## Records for this exercise
------

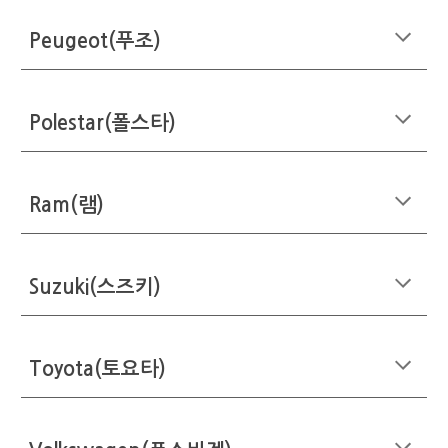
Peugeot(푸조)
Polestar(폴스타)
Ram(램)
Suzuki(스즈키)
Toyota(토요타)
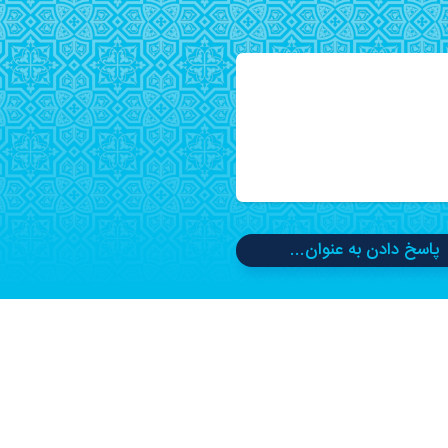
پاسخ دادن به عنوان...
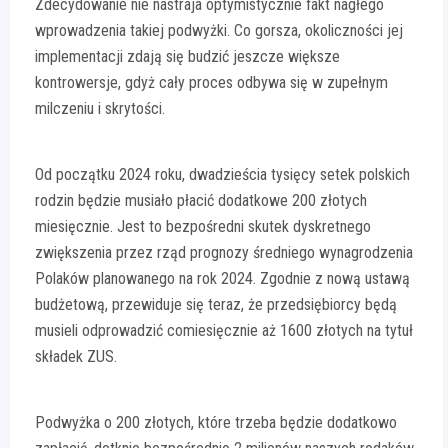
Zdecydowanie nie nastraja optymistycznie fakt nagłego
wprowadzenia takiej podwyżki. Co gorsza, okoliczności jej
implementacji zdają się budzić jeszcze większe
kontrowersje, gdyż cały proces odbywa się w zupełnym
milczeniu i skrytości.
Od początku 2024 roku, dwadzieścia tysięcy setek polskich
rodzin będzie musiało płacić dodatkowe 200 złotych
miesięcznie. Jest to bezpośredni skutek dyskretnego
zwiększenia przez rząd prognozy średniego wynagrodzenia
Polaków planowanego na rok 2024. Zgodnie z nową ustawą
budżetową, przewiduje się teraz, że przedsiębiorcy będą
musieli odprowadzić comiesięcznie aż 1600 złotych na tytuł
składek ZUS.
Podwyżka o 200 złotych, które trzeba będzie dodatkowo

------

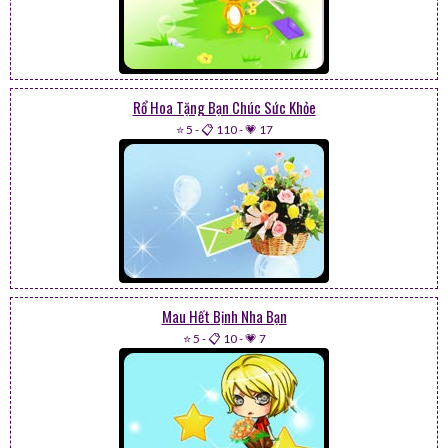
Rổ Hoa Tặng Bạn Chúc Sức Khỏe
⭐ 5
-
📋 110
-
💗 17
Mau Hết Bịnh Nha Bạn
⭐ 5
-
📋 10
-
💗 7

------

## Task goal
Starting at the line containing "Peugeot(푸조)" and ending at the line containing "پاسخ دادن به عنوان...", lay out those lines of the records as a JSON list of strings, one string per line, with blank lines omitted. Leave the pictures out of the answer.

## Response
[
  "Peugeot(푸조)",
  "Polestar(폴스타)",
  "Ram(램)",
  "Suzuki(스즈키)",
  "Toyota(토요타)",
  "پاسخ دادن به عنوان..."
]